Nothing on the MHF's site data base?


----------



## artona (Jan 19, 2006)

Hi Keith

I will be watching the responses with interest. 

Sorry I do not know any sites but we know this area. A couple of years ago Shona and I visited many different areas of Spain with a view to buying a house there. Almeria was one of our favourites


stew


----------



## Don_Madge (May 1, 2005)

Keith said:


> Hi all
> Does anyone know of sites near Almeria that are good & can take a 30ft RV & be open in the winter. Near the coast would be good but any info will be great. 8)
> 
> Thanks
> ...


Keith,

This is a good site HERE for locating sites in Spain.

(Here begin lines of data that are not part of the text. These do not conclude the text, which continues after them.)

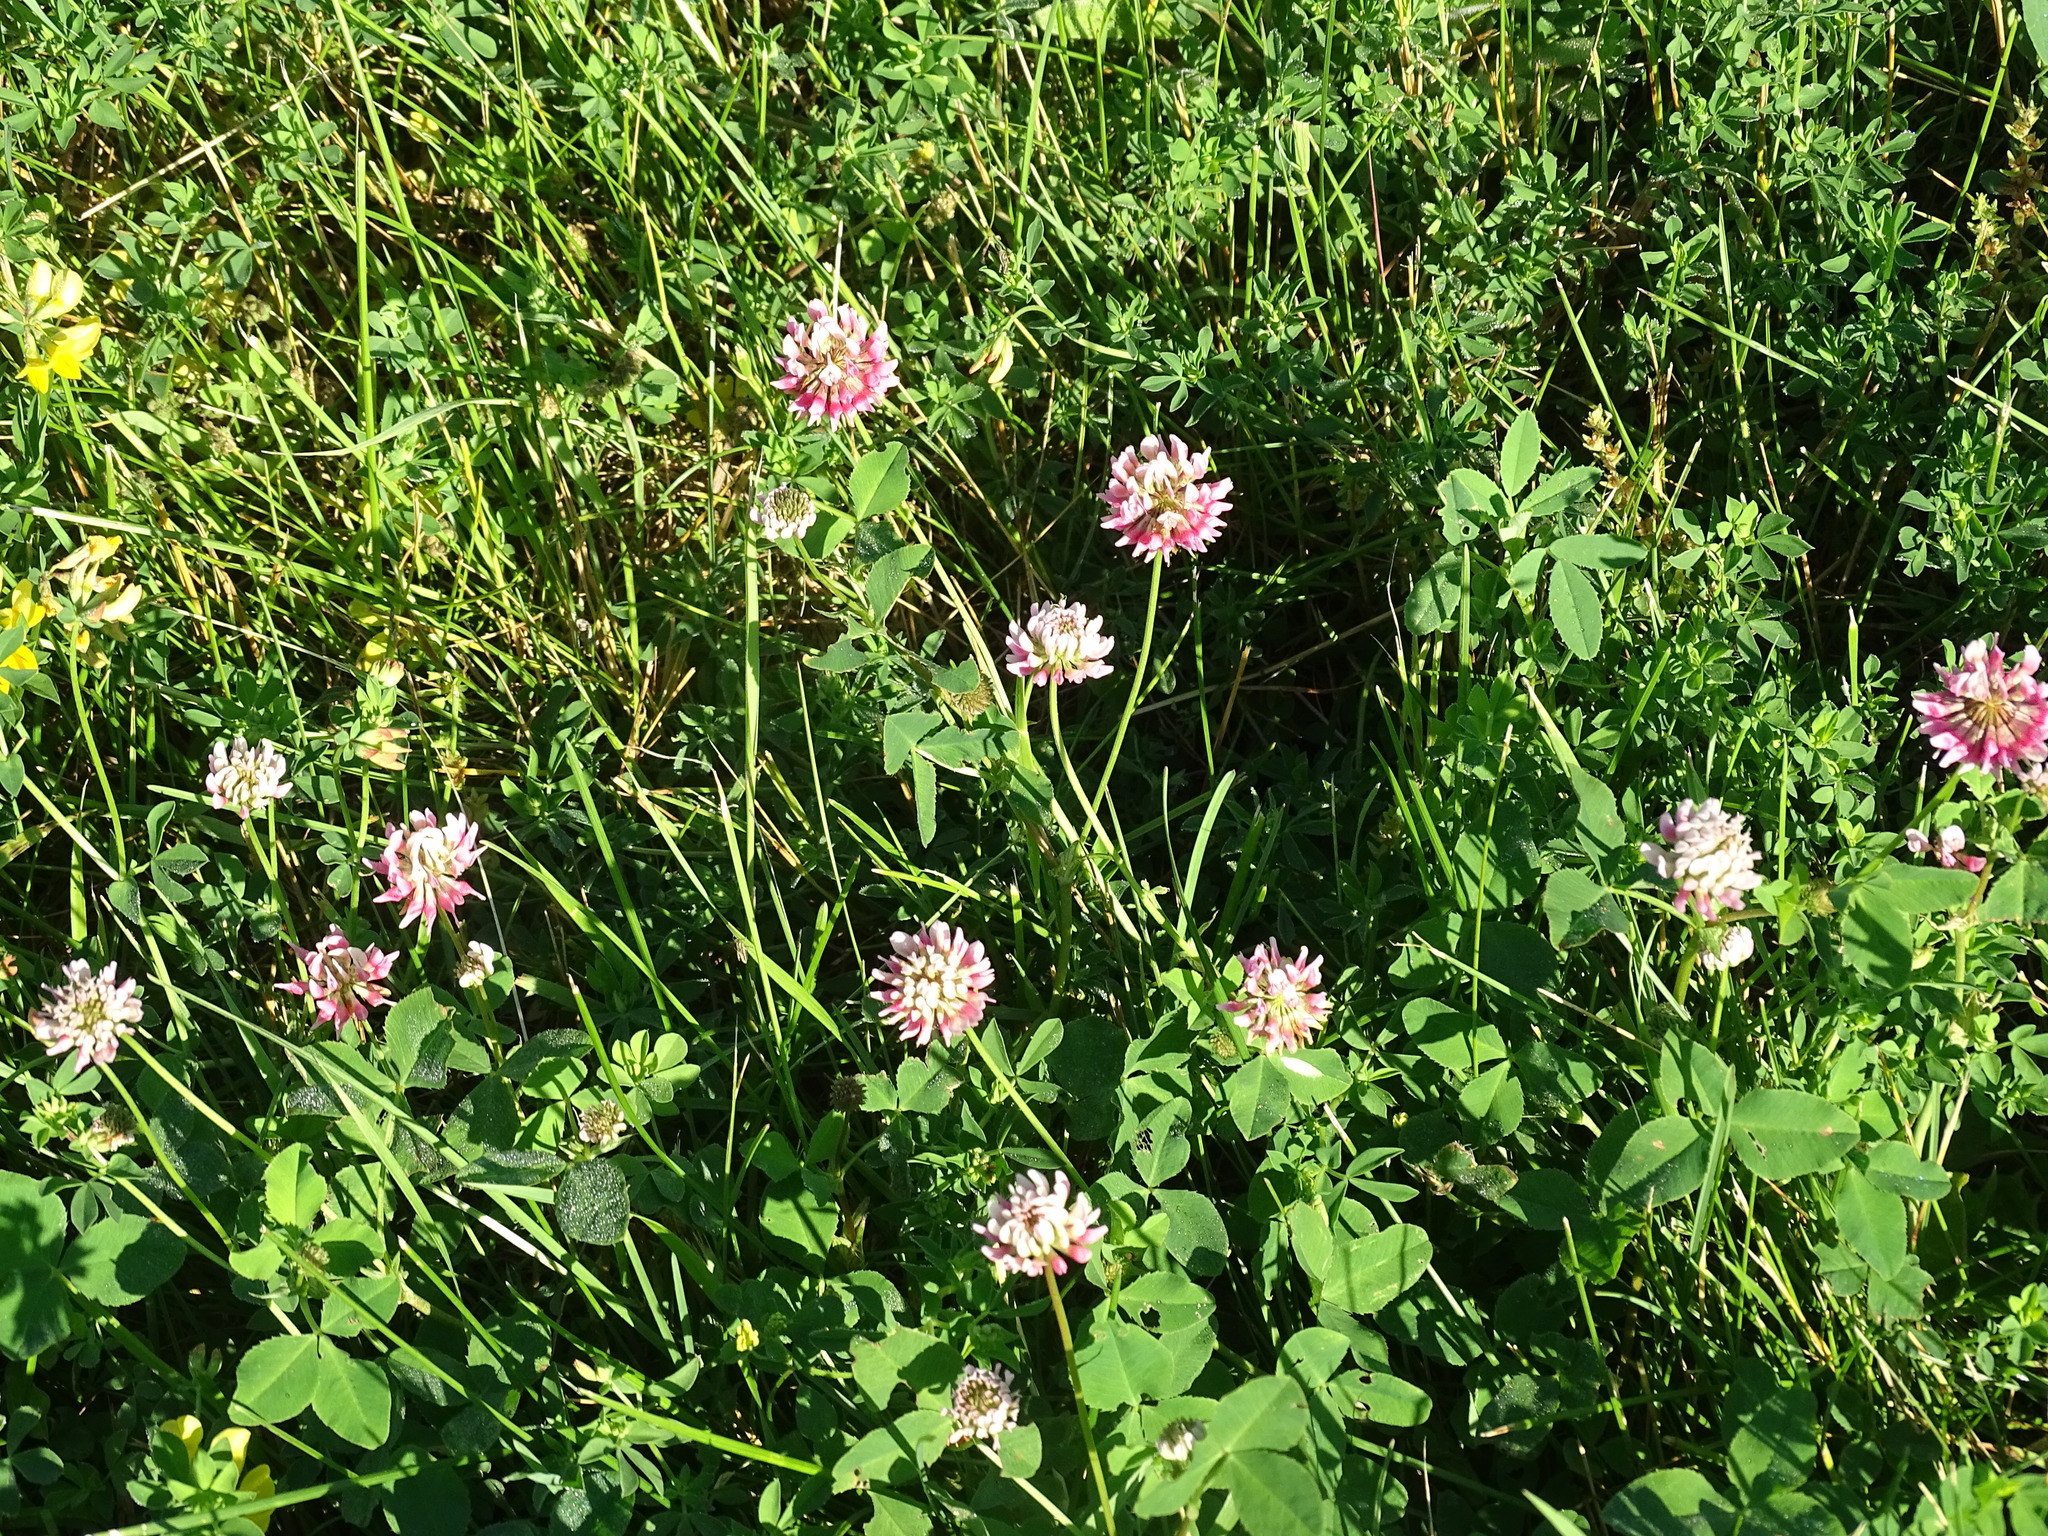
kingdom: Plantae
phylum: Tracheophyta
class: Magnoliopsida
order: Fabales
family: Fabaceae
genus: Trifolium
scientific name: Trifolium hybridum
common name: Alsike clover
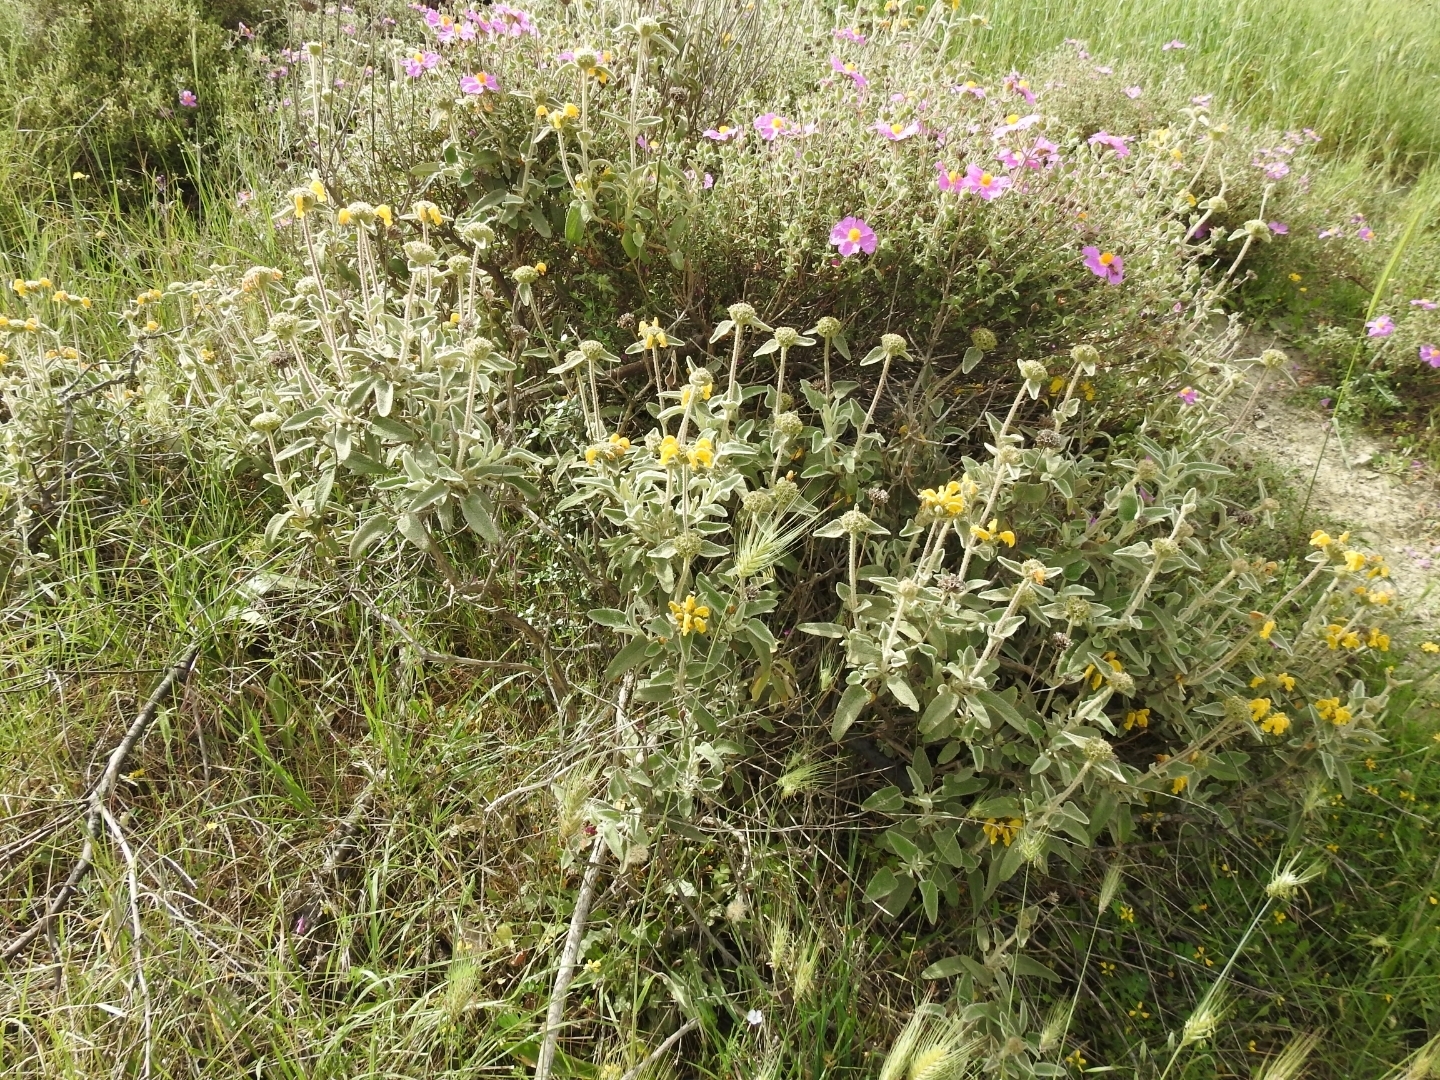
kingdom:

Garrucha & Mojacer are two popular areas you could consider, when do you plan to leave :?:

The sites in all the popular areas will be filling up quickly now and finding space for a 30ft van could mean a bit of searching. You will always find a pitch but it might not be what you would like.  

Safe travelling 

Don


----------



## SorC (Oct 3, 2005)

We spent 5 winters at Camping Roquetas www.campings.net/rocquetas Despite rumours the site is still open. There are overhead bars for summer shade but the site will remove them if need be. The can cater for large vans but it could be a bit tight. Alternatively try camping Cabo de Gata. Both are close to the beach such as it is bot Roquetas iis best for shops restaurants and entertainment.
Enjoy your winter I'm grounded because the wife wants to work so we're facing another winter in Guernsey!
Regards, Steve


----------



## MicknPat (Jul 18, 2005)

Steve,

That link didn't work try this one http://www.campingroquetas.com/b1_en.htm


----------